Regelmäßige Wiedervorlage: Beim Einsatz von Open-Source-Komponenten empfiehlt es sich grundsätzlich, eine regelmäßige Überprüfung aller oben genannten Kriterien durchzuführen um auf Änderungen auf Seiten der Open-Source-Projekte oder in der eigenen Anwendung reagieren zu können. Eine Anpassung des eigenen Funktionsumfangs kann etwa zu einer anderen Bewertung hinsichtlich der Angemessenheit einer Komponente führen, oder ein Wechsel in der Projektstruktur, dessen Aktivität oder Lizenz führt zu einer neuen Risikobewertung. Idealerweise schließt eine solche Überprüfung auch die Recherche nach neueren Open-Source-Projekten mit ein, welche für den eigenen Anwendungsfall vielleicht noch besser geeignet sind.

Kompetenz: Die Arbeit mit der Open-Source-Community erfordert eine gewisse Fähigkeiten im Team, etwa zum Melden von Fehlern oder Änderungswünschen an die betreffenden Projekte, oder zum Einreichen von Pull Requests, um eigene Anpassungen vorzunehmen und der Community zurückzugeben. Falls an dieser Stelle Erfahrungen in Ihrem Team fehlen, sollten Sie Schulungen einplanen, um die Arbeit mit den Open-Source-Projekten möglichst effektiv gestalten zu können.

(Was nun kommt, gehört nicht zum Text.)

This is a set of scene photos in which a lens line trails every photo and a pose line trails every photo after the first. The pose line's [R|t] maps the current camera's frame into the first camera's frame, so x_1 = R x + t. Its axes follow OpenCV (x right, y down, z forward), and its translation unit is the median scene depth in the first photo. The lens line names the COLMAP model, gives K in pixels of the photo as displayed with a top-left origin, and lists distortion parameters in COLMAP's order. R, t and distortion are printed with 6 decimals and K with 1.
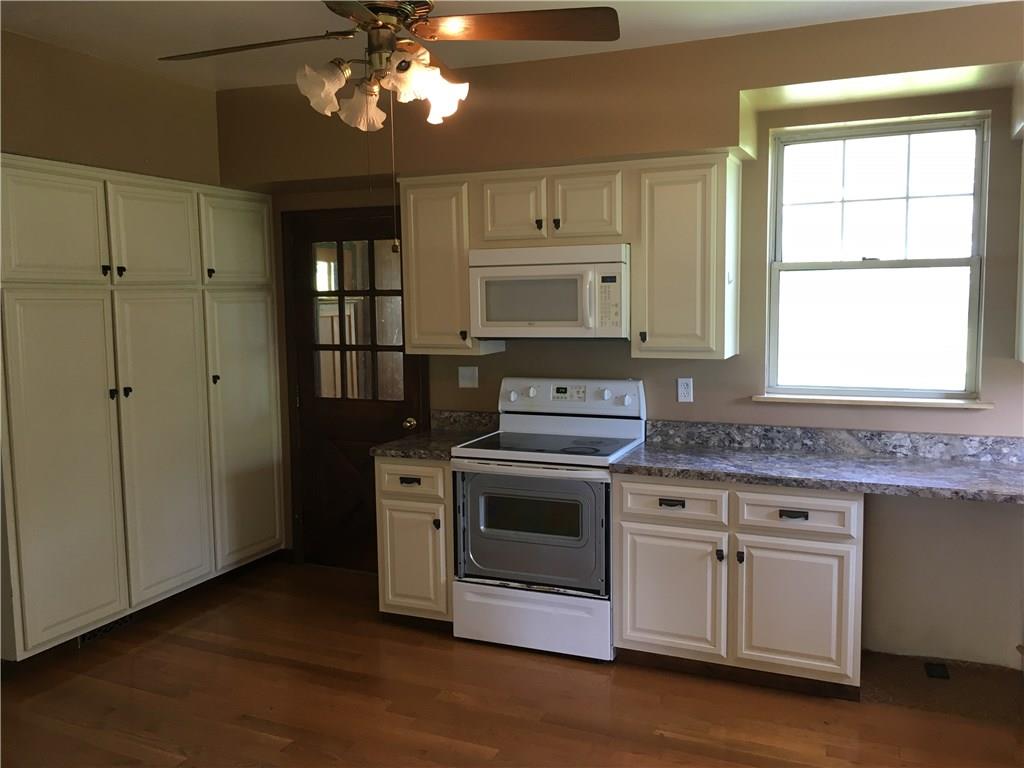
lens RADIAL K [[871.4, 0, 519.1], [0, 871.4, 382.9], [0, 0, 1]] dist [0.066341, -0.100536]
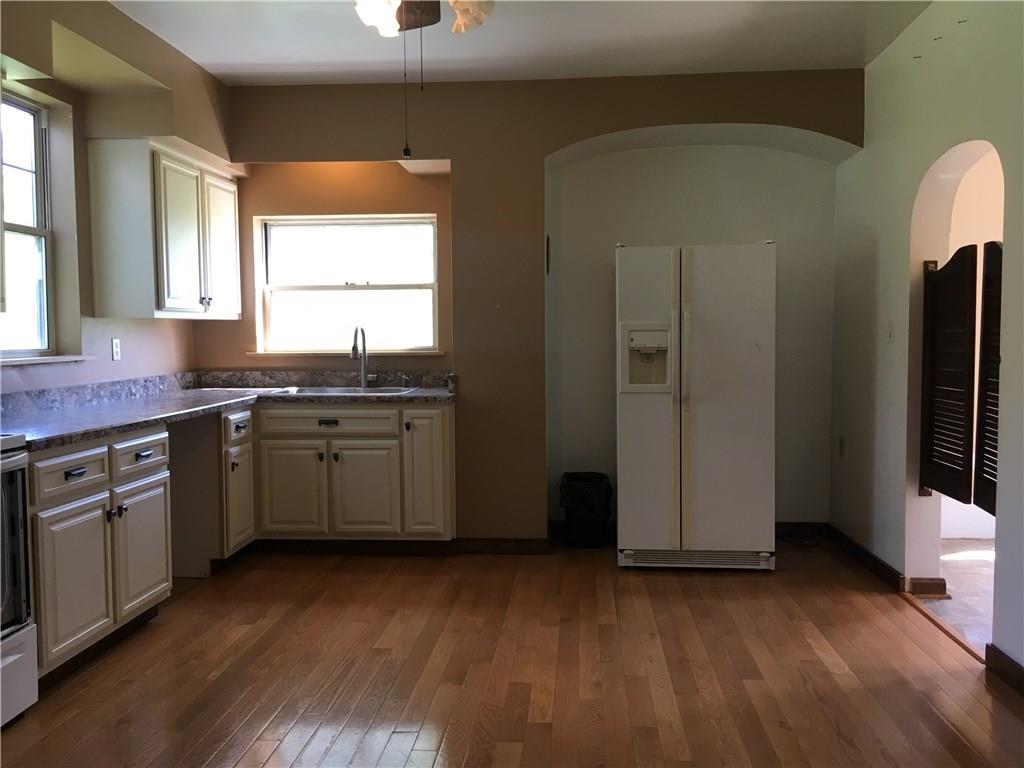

Aktualisierungen: Vorgehen und Verantwortlichkeiten für die Aktualisierung externer Abhängigkeiten sollten definiert sein. Wann immer eine Komponente in einer neuen Version verfügbar wird, muss diese Änderung hinsichtlich der Relevanz für die eigene Anwendung bewertet werden. Im positiven Fall muss die Änderung integriert und getestet werden, bis sie schließlich in die Produktivumgebung übernommen werden kann. Ein eingespieltes Vorgehen ist insbesondere bei Bekanntwerden eines Sicherheitsproblems in einer Open-Source-Komponente relevant, um schnell reagieren zu können.

Auslieferung von Open-Source-Abhängigkeiten in eigenen Produkten

Eine Problemstellung bei der Nutzung von Open-Source-Komponenten in der eigenen Software ergibt sich bei der Auslieferung an externe Systeme. Entwickeln Sie ein Produkt / Add-On, welches in Kundensystemen installiert wird, dann ist die Auslieferung der abhängigen Open-Source-Komponenten besonders zu betrachten.

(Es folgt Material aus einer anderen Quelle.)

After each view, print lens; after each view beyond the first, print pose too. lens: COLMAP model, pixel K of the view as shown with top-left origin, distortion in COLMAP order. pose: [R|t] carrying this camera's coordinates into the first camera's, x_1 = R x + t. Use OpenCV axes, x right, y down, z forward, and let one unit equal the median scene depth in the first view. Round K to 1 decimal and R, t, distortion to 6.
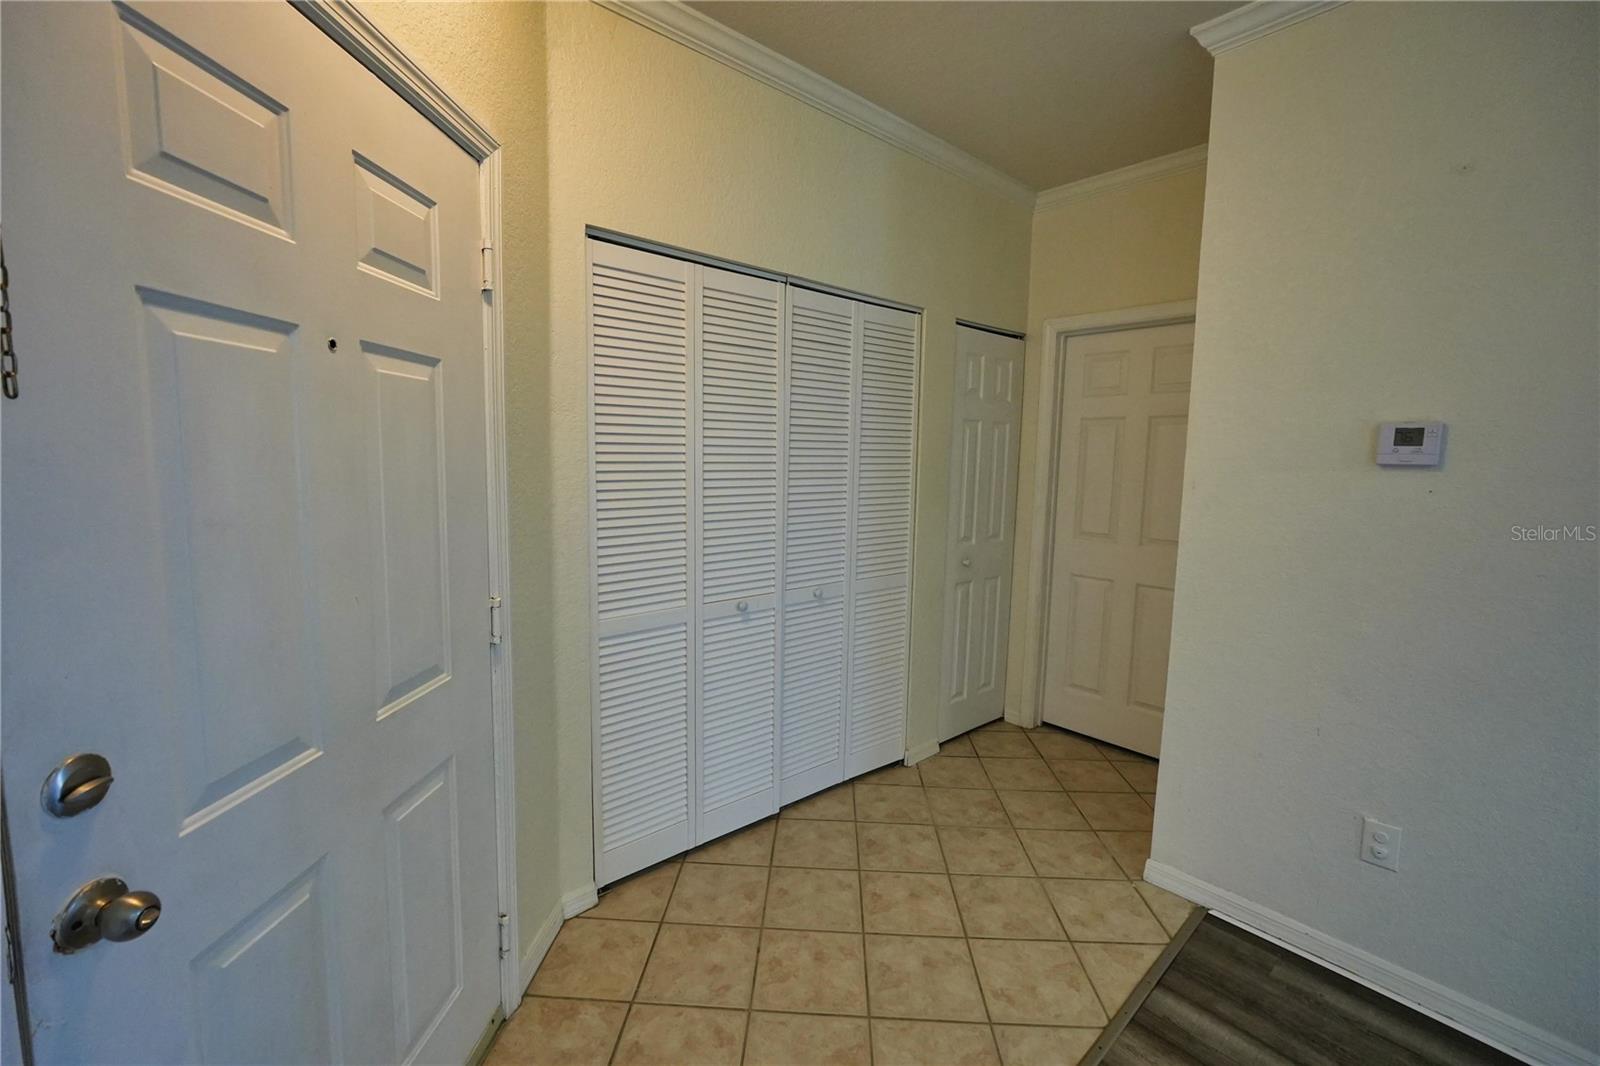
lens RADIAL K [[676.3, 0, 788.4], [0, 676.3, 529.0], [0, 0, 1]] dist [-0.013357, 0.003022]
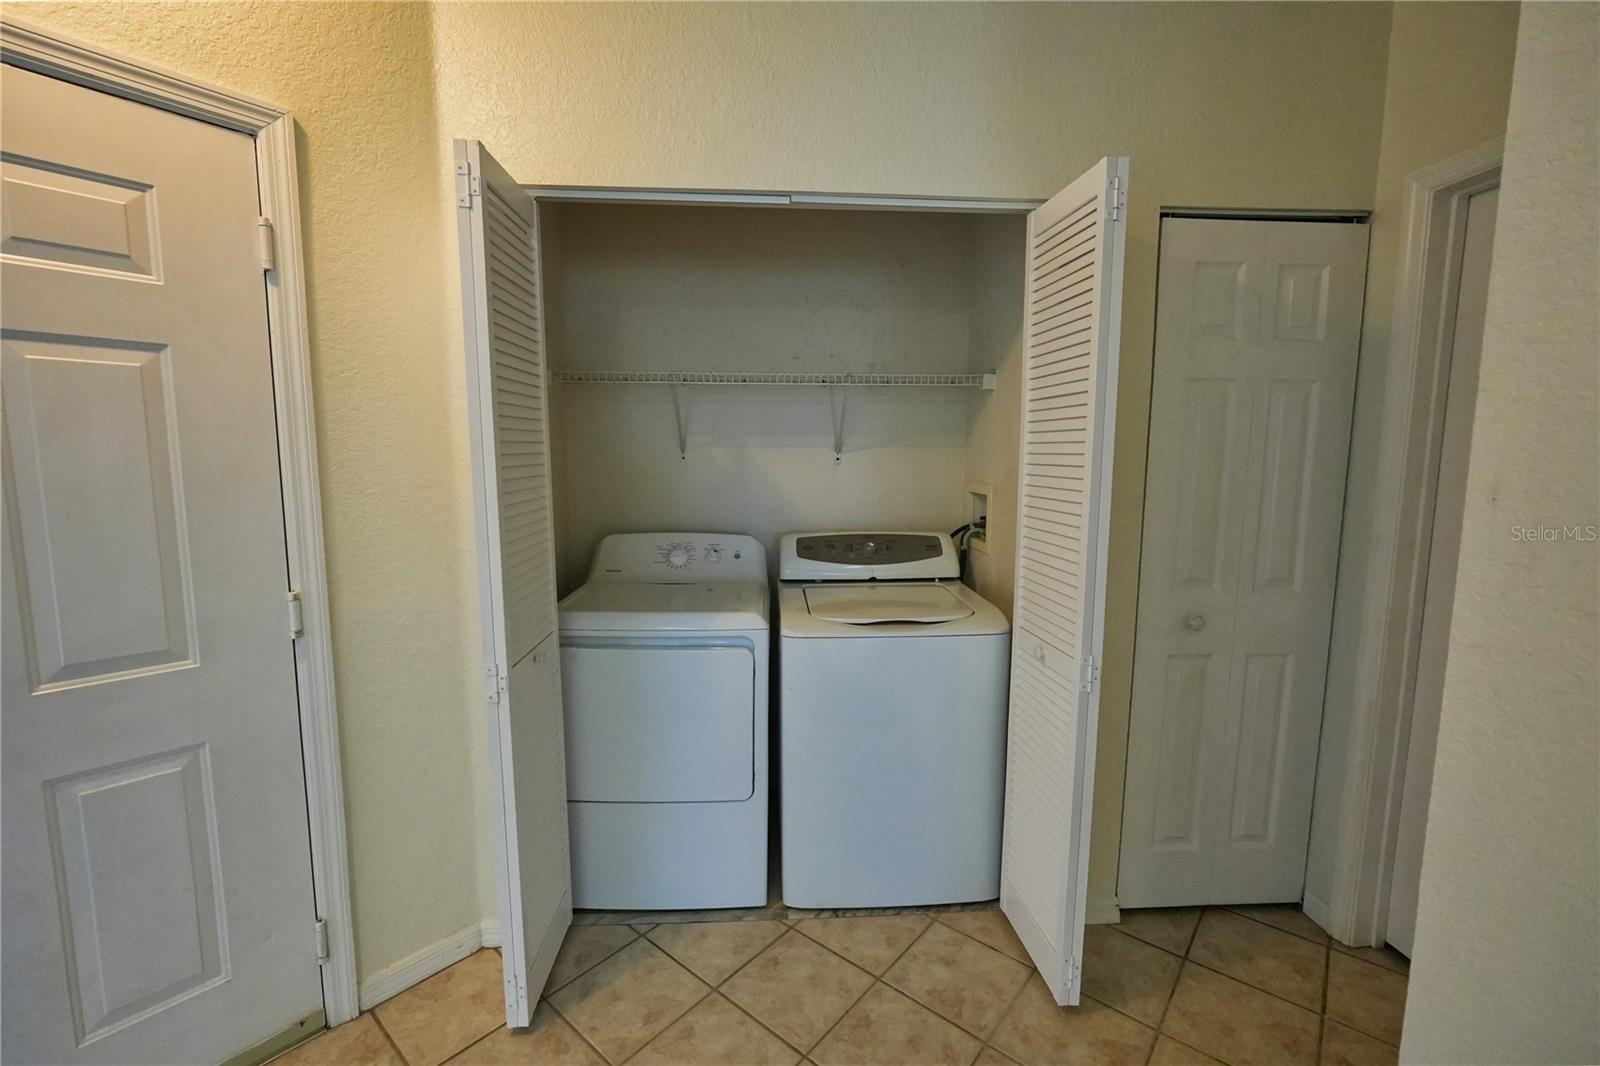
lens RADIAL K [[676.3, 0, 796.0], [0, 676.3, 528.4], [0, 0, 1]] dist [-0.013357, 0.003022]
pose [[0.792371, 0.053909, -0.607653, 0.473117], [-0.058192, 0.998225, 0.012677, -0.027042], [0.607258, 0.025316, 0.794101, 0.447577]]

Die meisten Open-Source-ABAP-Projekte verwenden den Kundennamensraum (Z/Y). Kunden, an die Ihre Software ausgeliefert wird, verwenden auch den Kundennamensraum. Sollte Ihr Add-On einen reservierten Namensraum verwenden (/NSPC/), um Namenskollisionen zu verhindern, so gilt diese Garantie nicht für die abhängigen Open-Source-Komponenten. Zudem könnten Kunden Bedenken äußern, wenn Softwareanbieter in ihren Kundennamensraum “eindringen”. Es kann sogar sein, dass im Kundensystem die Open-Source-Komponente bereits installiert ist und dort aktiv verwendet wird, aber in einer für Sie unpassenden Version.

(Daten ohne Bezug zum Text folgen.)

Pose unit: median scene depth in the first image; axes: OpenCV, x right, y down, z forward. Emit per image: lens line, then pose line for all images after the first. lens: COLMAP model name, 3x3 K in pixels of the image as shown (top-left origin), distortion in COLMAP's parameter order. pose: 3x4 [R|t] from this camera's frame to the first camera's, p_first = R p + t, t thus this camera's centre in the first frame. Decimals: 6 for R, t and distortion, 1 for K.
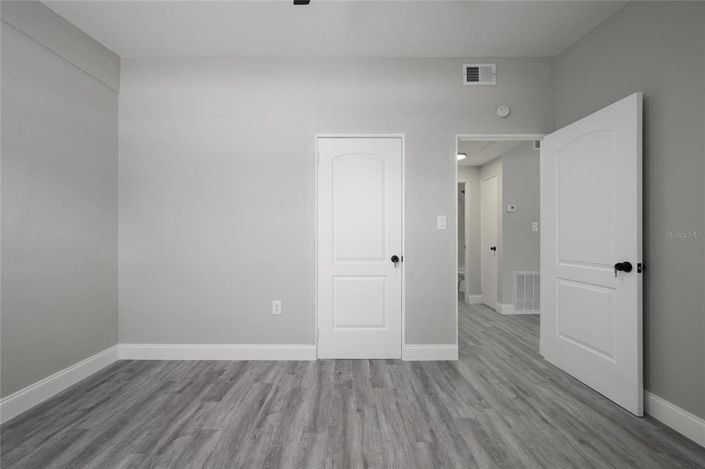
lens RADIAL K [[280.3, 0, 354.0], [0, 280.3, 234.7], [0, 0, 1]] dist [-0.002422, -0.000254]
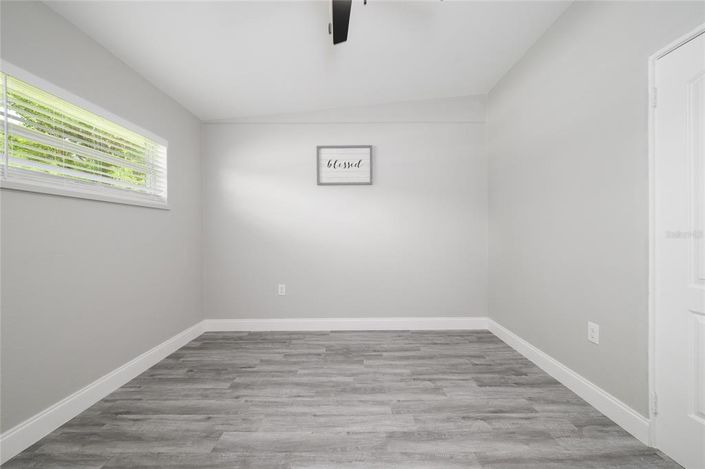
lens RADIAL K [[280.3, 0, 354.0], [0, 280.3, 234.7], [0, 0, 1]] dist [-0.002422, -0.000254]
pose [[-0.015657, 0.002187, -0.999875, 0.592264], [0.009898, 0.999949, 0.002032, -0.001601], [0.999828, -0.009865, -0.015678, 0.515914]]
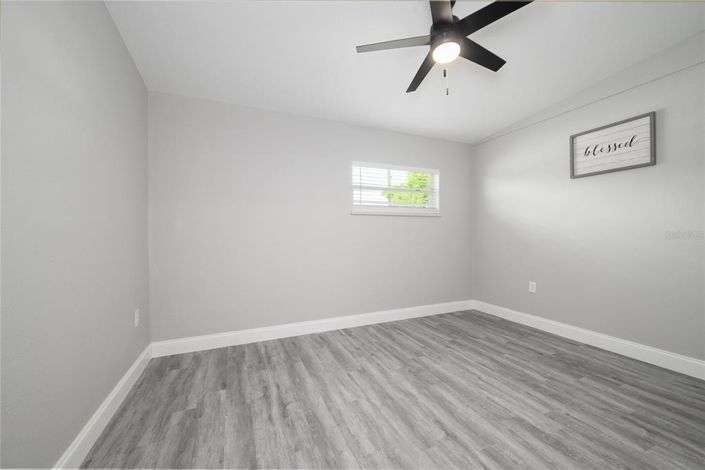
lens RADIAL K [[280.3, 0, 354.0], [0, 280.3, 235.2], [0, 0, 1]] dist [-0.002422, -0.000254]
pose [[-0.924949, 0.007018, -0.380027, 0.588434], [0.007529, 0.999972, 0.000141, -0.000517], [0.380017, -0.002731, -0.924975, 1.210308]]
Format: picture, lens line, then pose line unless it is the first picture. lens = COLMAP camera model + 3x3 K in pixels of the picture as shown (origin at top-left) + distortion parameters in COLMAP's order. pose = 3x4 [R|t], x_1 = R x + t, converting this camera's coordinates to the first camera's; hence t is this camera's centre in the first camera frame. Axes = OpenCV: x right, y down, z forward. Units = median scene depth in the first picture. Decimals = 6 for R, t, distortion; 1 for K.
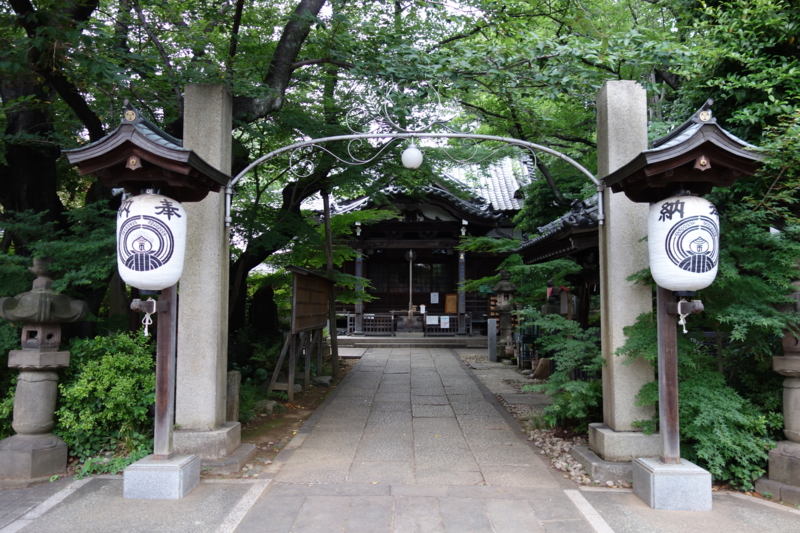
lens RADIAL K [[614.3, 0, 400.3], [0, 614.3, 266.9], [0, 0, 1]] dist [-0.004612, -0.005182]
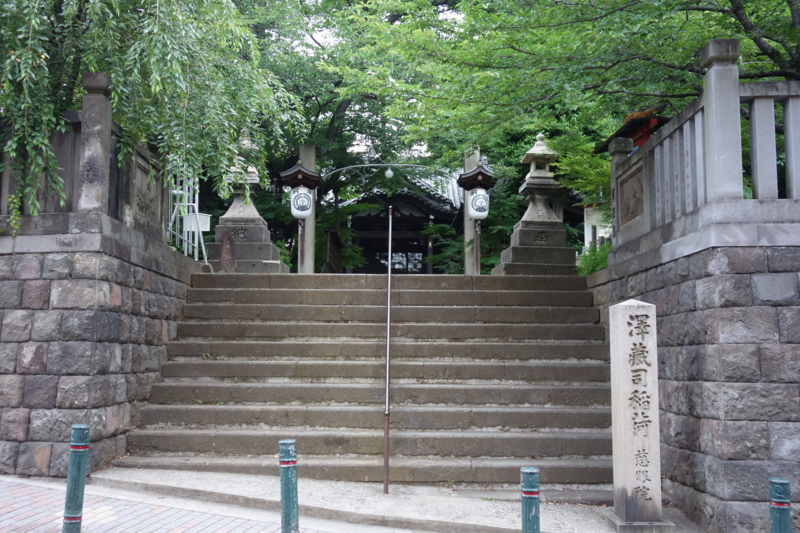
lens RADIAL K [[821.5, 0, 399.5], [0, 821.5, 266.0], [0, 0, 1]] dist [-0.005260, 0.000000]
pose [[0.999644, 0.004602, 0.026288, -0.015491], [-0.003425, 0.998997, -0.044648, 0.195326], [-0.026467, 0.044542, 0.998657, -1.309989]]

Ein möglicher Lösungsansatz ist die Open-Source-Komponente in Ihren Namensraum zu kopieren und somit isoliert auszuliefern und zu aktualisieren. Mit abaplint ist es möglich, eine CI-Pipeline aufzusetzen, die ein Mirror-Repository der Open-Source-Komponente in Ihrem reserviertem Namensraum aufsetzt und automatisch aktualisiert. Dieses Repository können Sie dann mit ausliefern. abapGit verwendet diese Technik, um das ajson-Projekt zusammen mit abapGit auszuliefern. Details können Sie in folgendem Blog Post lesen: Automagic standalone renaming of ABAP objects.